Work instructions
In the forum thread on scraping page titles, copy the passage from "Active Member" up to and including "tried so far.".

• Hi All

    Please note that at the Chandoo.org Forums there is Zero Tolerance to Spam

    Post Spam and you Will Be Deleted as a User

    Hui...

  • When starting a new post, to receive a quicker and more targeted answer, Please include a sample file in the initial post.

Can't scrape title from webpages

shahin

Active Member
Writing a script when I run it I get error. I can't figure out the mistakes I'm doing. Any help would be appreciated. I wanted to get the title of any random sites I would like to input in my excel file. Thanks in advance. Here is what I've tried so far.

Code:
Sub Test_title()
Dim req As New XMLHTTP60, html As New HTMLDocument
Dim topic As Object, post As Object
Dim cel As Range, site As String

For Each cel In Range("A1:A" & Cells(Rows.Count, 1).End(xlUp).row)
    If cel.Value <> "" Then
        site = "http://" & cel.Value
        With req
            .Open "GET", site, False
            .send
            html.body.innerHTML = .responseText
        End With
   
        Set topic = html.getElementsByTagName("title")
        For Each post In topic
            x = x + 1
            Cells(x, 2) = post.innerText
        Next post
    End If
Next cel
End Sub

Websites I tried with:
Code:
www.dailynews.com
www.dailynews.co.zw
www.gulf-daily-news.com
www.dailynews.gov.bw
 
Last edited:
Well... at least for "www.dailynews.com" title is in <Head> and not in <Body>.

Instead of loading it to html.body.innerHTML. Just parse the .responseText

EDIT: There is html.write method to put <Head> section in the document. But that method can't be directly used via VBA. You will get compile error.

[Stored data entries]
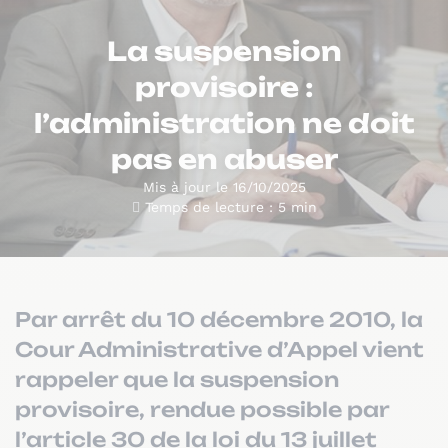
La suspension
provisoire :
l’administration ne doit
pas en abuser
Mis à jour le 16/10/2025
Temps de lecture : 5 min
Par arrêt du 10 décembre 2010, la
Cour Administrative d’Appel vient
rappeler que la suspension
provisoire, rendue possible par
l’article 30 de la loi du 13 juillet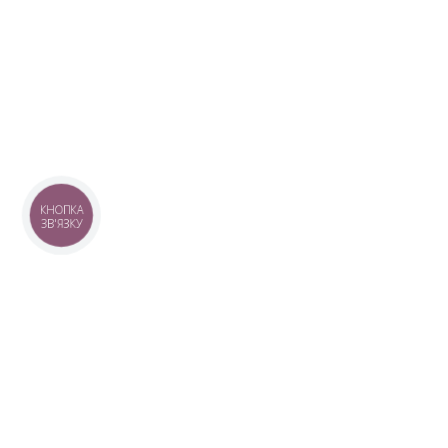
КНОПКА
ЗВ'ЯЗКУ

Expected answer
Active Member
Writing a script when I run it I get error. I can't figure out the mistakes I'm doing. Any help would be appreciated. I wanted to get the title of any random sites I would like to input in my excel file. Thanks in advance. Here is what I've tried so far.